Failed Ideas for Failed States? Liberal International State-Building in Bosnia and Herzegovina
Author(s): Darragh Farrell
In state-building attempts, such as those presently being undertaken in the divided societies of Kosovo, Iraq and Afghanistan, for example, liberal international interventionism has a number of recommended tools at its disposal. These include economic reforms, electoral engineering and the promotion of favourable domestic political elites. This paper examines the international state-building efforts in Bosnia and Herzegovina, a country which is in many ways the prototype for later, similar international action, assessing whether the liberal reforms used have been successful in achieving their aims.
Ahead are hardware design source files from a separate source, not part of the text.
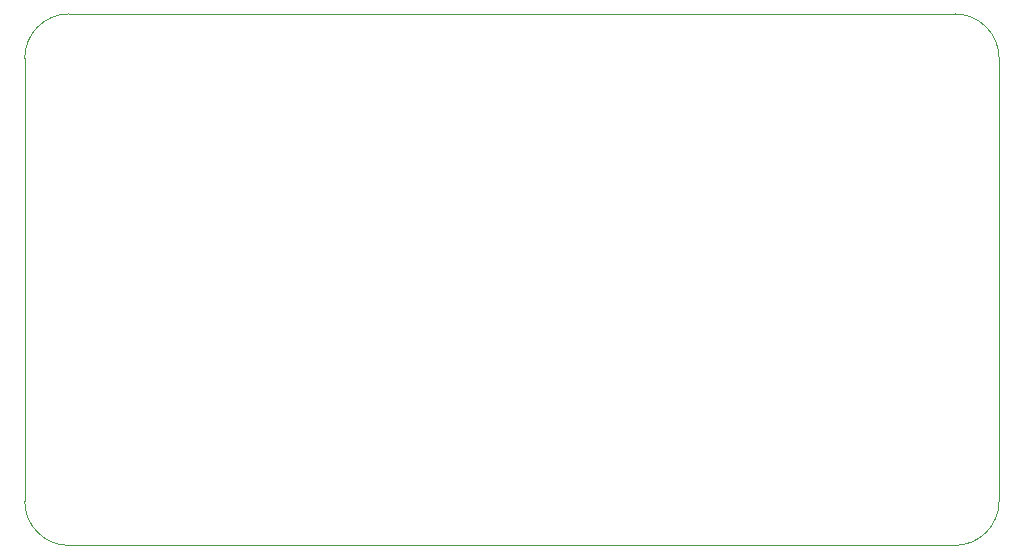
<source format=gbr>
%TF.GenerationSoftware,KiCad,Pcbnew,(5.1.6-0)*%
%TF.CreationDate,2023-05-05T19:20:00-07:00*%
%TF.ProjectId,LM1875x2_SMD_1206,4c4d3138-3735-4783-925f-534d445f3132,rev?*%
%TF.SameCoordinates,Original*%
%TF.FileFunction,Profile,NP*%
%FSLAX46Y46*%
G04 Gerber Fmt 4.6, Leading zero omitted, Abs format (unit mm)*
G04 Created by KiCad (PCBNEW (5.1.6-0)) date 2023-05-05 19:20:00*
%MOMM*%
%LPD*%
G01*
G04 APERTURE LIST*
%TA.AperFunction,Profile*%
%ADD10C,0.050000*%
%TD*%
G04 APERTURE END LIST*
D10*
X82500000Y-51250000D02*
G75*
G02*
X86250000Y-47500000I3750000J0D01*
G01*
X86250000Y-92500000D02*
G75*
G02*
X82500000Y-88750000I0J3750000D01*
G01*
X165000000Y-88750000D02*
G75*
G02*
X161250000Y-92500000I-3750000J0D01*
G01*
X161250000Y-47500000D02*
G75*
G02*
X165000000Y-51250000I0J-3750000D01*
G01*
X165000000Y-88750000D02*
X165000000Y-51250000D01*
X86250000Y-92500000D02*
X161250000Y-92500000D01*
X82500000Y-51250000D02*
X82500000Y-88750000D01*
X161250000Y-47500000D02*
X86250000Y-47500000D01*
M02*

</source>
The various liberal reforms alone may not be sufficient in resolving the problems of what are deemed ‘failing’ states by Western liberals. The paper contends that those same ‘failing’ states must settle fundamental questions surrounding the “stateness of the state” in order to provide the foundations necessary to resolve the fractures and ‘failings’ which justified international administration in the first place.
About the Author:
In 2008, Dr. Farrell completed his PhD entitled Democracy Promotion, Domestic Responsibility and the Impact of International Intervention on the Political Life of the Republika Srpska in the Department of Sociology at the National University of Ireland, Maynooth. Affiliated to the Centre for the Study of a Wider Europe at NUI Maynooth, Dr. Farrell has authored a number of articles on the politics of the Republika Srpska and Bosnia and Herzegovina. He is currently undertaking further research in Bosnia and Herzegovina.